WORK ORDER
Each line from the beginning of the entries below through the line that includes "Figure 7. SEM" must be returned exactly as given.

————

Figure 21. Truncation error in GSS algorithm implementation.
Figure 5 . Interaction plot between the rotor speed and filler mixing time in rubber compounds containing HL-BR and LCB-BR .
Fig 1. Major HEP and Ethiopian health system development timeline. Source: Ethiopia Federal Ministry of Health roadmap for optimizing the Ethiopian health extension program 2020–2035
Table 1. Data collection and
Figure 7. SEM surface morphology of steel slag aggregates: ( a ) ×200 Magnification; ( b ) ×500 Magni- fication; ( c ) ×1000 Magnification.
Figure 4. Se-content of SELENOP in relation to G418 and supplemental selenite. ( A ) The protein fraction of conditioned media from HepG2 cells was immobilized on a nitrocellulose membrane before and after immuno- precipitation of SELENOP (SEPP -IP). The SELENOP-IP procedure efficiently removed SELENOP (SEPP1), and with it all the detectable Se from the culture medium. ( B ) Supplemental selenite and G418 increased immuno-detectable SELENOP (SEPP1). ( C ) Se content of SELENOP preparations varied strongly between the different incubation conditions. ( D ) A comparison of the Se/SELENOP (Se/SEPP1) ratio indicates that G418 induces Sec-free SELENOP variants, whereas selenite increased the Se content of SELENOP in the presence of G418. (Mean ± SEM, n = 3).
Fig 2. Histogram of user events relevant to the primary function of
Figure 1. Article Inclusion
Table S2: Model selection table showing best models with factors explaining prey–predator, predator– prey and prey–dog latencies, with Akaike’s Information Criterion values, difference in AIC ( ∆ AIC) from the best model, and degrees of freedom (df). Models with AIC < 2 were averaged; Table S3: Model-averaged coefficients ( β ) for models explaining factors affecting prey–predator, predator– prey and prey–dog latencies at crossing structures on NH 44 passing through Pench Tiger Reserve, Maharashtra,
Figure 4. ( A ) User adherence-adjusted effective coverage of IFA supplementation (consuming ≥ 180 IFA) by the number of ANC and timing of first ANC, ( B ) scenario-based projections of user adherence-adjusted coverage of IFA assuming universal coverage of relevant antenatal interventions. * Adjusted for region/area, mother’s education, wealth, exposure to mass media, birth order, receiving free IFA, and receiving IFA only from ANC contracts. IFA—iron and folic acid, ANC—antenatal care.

————

RESPONSE TO THE EXERCISE
Figure 21. Truncation error in GSS algorithm implementation.
Figure 5 . Interaction plot between the rotor speed and filler mixing time in rubber compounds containing HL-BR and LCB-BR .
Fig 1. Major HEP and Ethiopian health system development timeline. Source: Ethiopia Federal Ministry of Health roadmap for optimizing the Ethiopian health extension program 2020–2035
Table 1. Data collection and
Figure 7. SEM surface morphology of steel slag aggregates: ( a ) ×200 Magnification; ( b ) ×500 Magni- fication; ( c ) ×1000 Magnification.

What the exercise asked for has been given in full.